**Study text**
Australian football was first played in Broken Hill in 1885 between Day Dream and Silverton. Informal competition began in 1888 between 4 clubs. The Barrier Ranges Football Association formed in 1890, which later became the Broken Hill Football League. In recent years, the area has produced such players as Dean Solomon and Brent Staker. Stephen Hywood played on the Half Back Flank for Richmond in the 1972 Grand Final losing to Carlton. Due to transfer problems he resumed his career at Glenelg in 1973 and played in the 1973 Glenelg Premiership team. Hywood was seen as one of the best Back Flankers ever to play the game.



Australian football was introduced to Newcastle, New South Wales in 1883 when the Wallsend Football Club was formed by miners from Ballarat.[5]

In 1888, the Black Diamond Cup, Australia's oldest existing and active sporting trophy, was first awarded to the champion team in the region.[5][6][7]

Five clubs were established in the Newcastle area: Newcastle City, Plattsburg, Northumberland, Lambton, and Singleton.

In 1883, a touring South Melbourne Football Club defeated a combined Northern District team by only one goal.

In 1888, a touring c defeated Wallsend by 10 goals to 5. The following year, Wallsend defeated Fitzroy.

Isaac Heeney was drafted by the Sydney Swans in 2014 making him the first Newcastle-born footballer to play in the AFL.

South Coast[edit]

The game was first played at a senior level in 1969.[2] There are eight teams that compete in the AFLSC senior's competition and eleventeams in the reserves. In terms of junior numbers there has been a significant expansion since 1999. [3] AFL players to have come from the South Coast include Arthur Chilcott, Aidan Riley and Ed Barlow.[8]

North Coast[edit]

The game was first played in the Coffs Harbour area as late as 1978. The North Coast Australian Football League was formed in 1982 and grew rapidly with up to 8 clubs by 2000. In recent years the number of clubs has declined due to Woolgoolga, Nambucca, Kempsey and Urunga folding. North Coffs and South Coffs were forced to merge before the start of the 2015 season due to lack of player numbers. The area has produced AFL players including Sam Gilbert.

Sydney Swans & National Competition[edit]

The debt ridden South Melbourne Football Club moved to Sydney in 1982 and was renamed the Sydney Swans. It became the first club based outside of Victoria and represented the VFL's first serious attempt to broaden the game's appeal, culminating in its extension into a national competition, the AFL.

On 31 July 1985, for what was thought to be $6.3 million, Dr Geoffrey Edelsten "bought" the Swans. In reality it was $2.9 million in cash with funding and other payments spread over five years. Edelsten resigned as chairman within less than twelve months. By 1988 the licence was sold back to the VFL for ten dollars. Losses were in the millions. A group of financial backers including Mike Willessee, Basil Sellers, Peter Weinert and Craig Kimberley purchased the licence and bankrolled the club until 1993, when the AFL stepped in.

**Data extract**
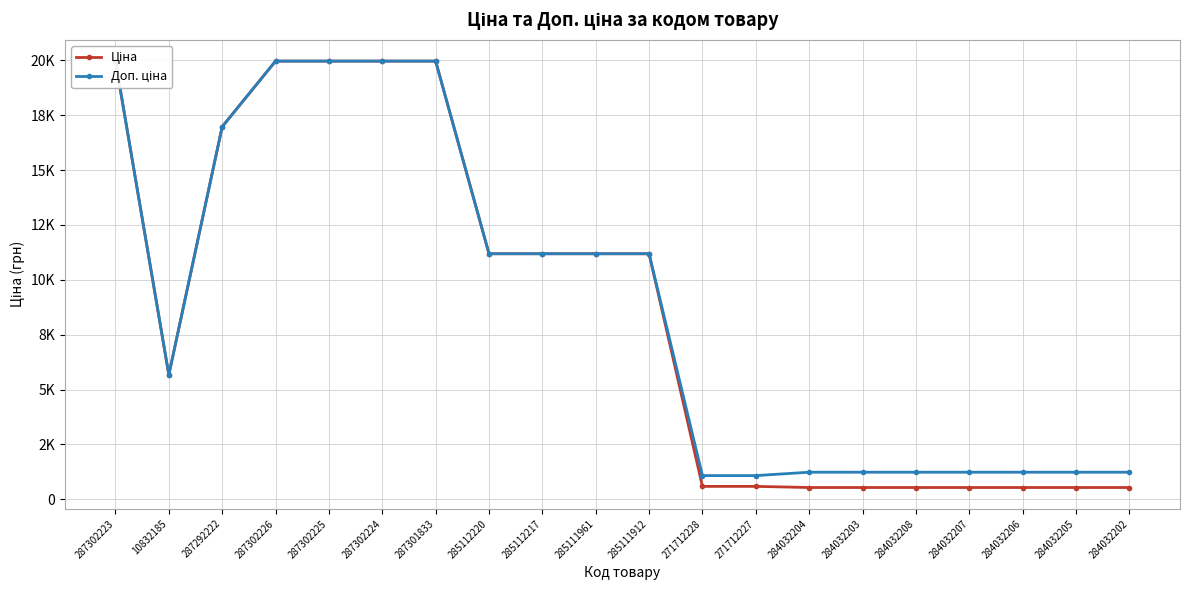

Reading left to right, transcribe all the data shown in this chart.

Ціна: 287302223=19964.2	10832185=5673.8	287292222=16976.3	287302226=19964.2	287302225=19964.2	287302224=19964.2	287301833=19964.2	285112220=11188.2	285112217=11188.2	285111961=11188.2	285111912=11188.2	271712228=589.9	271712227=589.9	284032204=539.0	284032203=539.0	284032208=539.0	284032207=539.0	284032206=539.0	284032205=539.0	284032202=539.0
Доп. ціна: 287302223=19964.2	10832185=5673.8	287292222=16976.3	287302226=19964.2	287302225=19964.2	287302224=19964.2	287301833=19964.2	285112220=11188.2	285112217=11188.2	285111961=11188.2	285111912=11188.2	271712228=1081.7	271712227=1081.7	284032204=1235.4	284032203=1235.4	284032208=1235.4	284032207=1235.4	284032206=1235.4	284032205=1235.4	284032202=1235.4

**Tasks for this exercise**
[a] According to the text on Australian football in New South Wales, what was the South Melbourne Football Club renamed after moving to Sydney in 1982?
[b] Reproduce the section of the text on Australian football in New South Wales that opens with the words containing "On 31 July 1985, for" and closes with "AFL stepped in.".
[c] Carry on the text on Australian football in New South Wales, starting right after its final sentence.

**Answers in order**
[a] The Sydney Swans.

[b]
On 31 July 1985, for what was thought to be $6.3 million, Dr Geoffrey Edelsten "bought" the Swans. In reality it was $2.9 million in cash with funding and other payments spread over five years. Edelsten resigned as chairman within less than twelve months. By 1988 the licence was sold back to the VFL for ten dollars. Losses were in the millions. A group of financial backers including Mike Willessee, Basil Sellers, Peter Weinert and Craig Kimberley purchased the licence and bankrolled the club until 1993, when the AFL stepped in.

[c]
With substantial monetary and management support from the AFL, the club survived, and with player draft concessions in the early 1990s, has fielded a competitive team throughout the past decade.

In 1996 the Swans lost the grand final to North Melbourne, which had been their first appearance in a grand final since 1945. The game was played in front of 93,102 at the MCG.

Since 1996, the Swans have made the finals in each season except 2000, 2002 and 2009.

The culmination of the recent success is the 2005 premiership against the West Coast Eagles played in front of 91,898 at the MCG, taking the flag to Sydney for the first time and breaking a 72-year drought for the club from when it was based in South Melbourne It also broke the longest premiership drought in the history of the competition.

Despite the final success of the Swans, the former Melbourne based club struggled for many years to gain support of the Sydney public.

Modern era and GWS Giants[edit]

The Australian Football League has expressed intentions to invest in junior development in the growing Sydney market, particularly in Sydney's west and compete head on with the established rugby football codes, particularly under new CEO Andrew Demetriou.

A second team in Sydney is a key strategy of the AFL. North Melbourne, who had been suggested as likely candidates for relocation, played several home games in Sydney in 1998. However poor crowds led to the Kangaroos abandoning this practice. The Western Bulldogs have been also suggested as a candidate for relocation.

In 2005, the AFL went on a Sydney-centric recruitment drive, offering a NSW scholarships program and young apprentice scheme.[9]

By 2007, at least two of the NSW/ACT scholarship recipients had been officially promoted to AFL rookie lists, qualifying them for selection in the senior squad in the event of long term injury to listed players.

In 2008 the AFL stated their intention to establish a second team in Sydney, to be based in the western suburbs, as part of the expansion of the competition. This process was completed with the establishment of the Greater Western Sydney Giants who played for a season in the North East Australian Football League prior to commencing competition in the Australian Football League in 2012.

Governing Body[edit]

The governing body for Aussie Rules in NSW is AFL NSW/ACT.


In 2007, there were 7,225 senior players in NSW/ACT and in 2006 a total of around 95,100 participants.[10] Although this makes Aussie Rules Footy one of the fastest growing sports in the state, the overall participation per capita is only about 1%, the lowest in Australia. [4][permanent dead link].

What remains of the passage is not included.